[[ Task data, beginning ]]

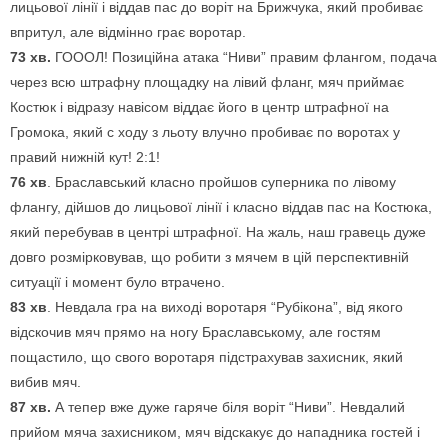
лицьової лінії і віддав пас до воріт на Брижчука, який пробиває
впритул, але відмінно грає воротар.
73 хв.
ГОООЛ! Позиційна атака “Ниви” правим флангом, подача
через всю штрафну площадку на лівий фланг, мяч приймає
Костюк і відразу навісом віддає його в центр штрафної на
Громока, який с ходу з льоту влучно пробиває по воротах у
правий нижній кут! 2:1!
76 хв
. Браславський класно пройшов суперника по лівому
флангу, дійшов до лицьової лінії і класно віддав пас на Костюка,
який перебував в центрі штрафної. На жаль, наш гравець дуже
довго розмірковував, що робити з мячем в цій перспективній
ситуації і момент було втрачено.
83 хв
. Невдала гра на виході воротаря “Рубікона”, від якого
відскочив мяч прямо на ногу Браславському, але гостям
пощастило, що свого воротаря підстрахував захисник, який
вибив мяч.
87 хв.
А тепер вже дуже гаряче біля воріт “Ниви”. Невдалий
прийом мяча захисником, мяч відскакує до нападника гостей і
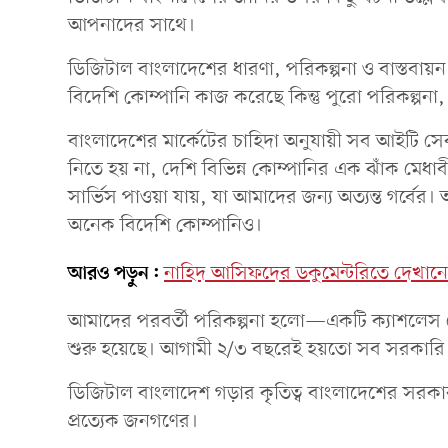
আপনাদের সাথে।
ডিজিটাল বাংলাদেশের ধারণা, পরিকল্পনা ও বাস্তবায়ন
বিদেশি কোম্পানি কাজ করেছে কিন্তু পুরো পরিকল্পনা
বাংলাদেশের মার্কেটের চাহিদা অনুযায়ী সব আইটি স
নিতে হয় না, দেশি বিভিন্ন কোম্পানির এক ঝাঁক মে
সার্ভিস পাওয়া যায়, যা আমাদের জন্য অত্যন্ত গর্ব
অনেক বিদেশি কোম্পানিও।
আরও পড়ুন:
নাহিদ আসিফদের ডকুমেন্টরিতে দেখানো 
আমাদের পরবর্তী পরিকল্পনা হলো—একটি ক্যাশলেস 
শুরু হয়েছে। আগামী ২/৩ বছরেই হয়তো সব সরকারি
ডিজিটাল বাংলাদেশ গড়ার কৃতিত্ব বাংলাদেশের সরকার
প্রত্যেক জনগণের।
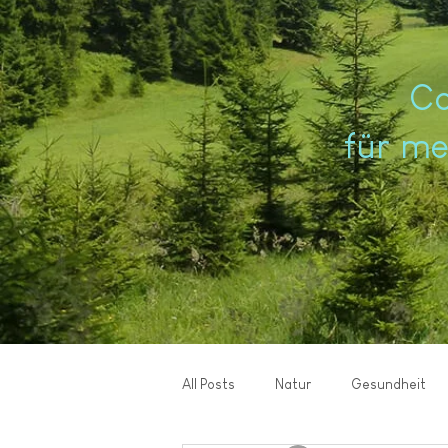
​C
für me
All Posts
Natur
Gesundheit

[[ Task data, end ]]
[[ Task data, beginning ]]

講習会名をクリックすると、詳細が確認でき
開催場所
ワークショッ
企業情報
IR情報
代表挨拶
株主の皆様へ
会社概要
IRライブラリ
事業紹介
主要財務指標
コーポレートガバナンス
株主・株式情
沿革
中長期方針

[[ Task data, end ]]
[[ Task data, beginning ]]

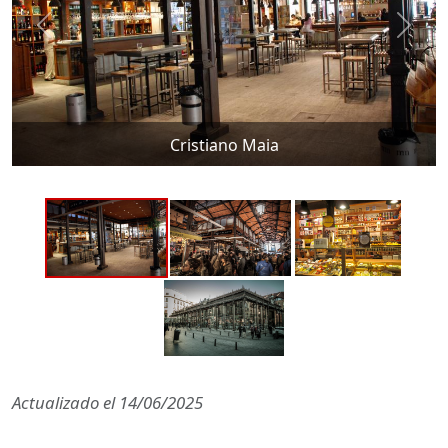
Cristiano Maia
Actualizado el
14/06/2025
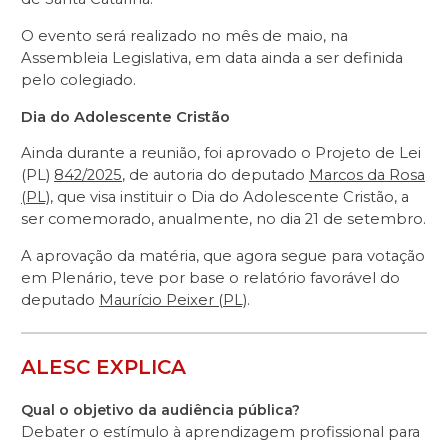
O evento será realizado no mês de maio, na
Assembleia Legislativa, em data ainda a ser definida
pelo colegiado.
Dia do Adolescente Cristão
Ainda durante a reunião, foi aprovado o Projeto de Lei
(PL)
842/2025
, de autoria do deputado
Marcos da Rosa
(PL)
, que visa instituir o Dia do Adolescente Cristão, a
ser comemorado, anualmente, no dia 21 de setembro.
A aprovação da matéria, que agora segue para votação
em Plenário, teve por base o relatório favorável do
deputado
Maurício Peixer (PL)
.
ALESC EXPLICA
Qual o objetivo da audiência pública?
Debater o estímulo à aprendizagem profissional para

[[ Task data, end ]]

Copy out the lines of the data above, from the one containing "O evento será realizado no mês de maio, na" through the one containing "Debater o estímulo", with both of those lines included.

Written answer:
O evento será realizado no mês de maio, na
Assembleia Legislativa, em data ainda a ser definida
pelo colegiado.
Dia do Adolescente Cristão
Ainda durante a reunião, foi aprovado o Projeto de Lei
(PL)
842/2025
, de autoria do deputado
Marcos da Rosa
(PL)
, que visa instituir o Dia do Adolescente Cristão, a
ser comemorado, anualmente, no dia 21 de setembro.
A aprovação da matéria, que agora segue para votação
em Plenário, teve por base o relatório favorável do
deputado
Maurício Peixer (PL)
.
ALESC EXPLICA
Qual o objetivo da audiência pública?
Debater o estímulo à aprendizagem profissional para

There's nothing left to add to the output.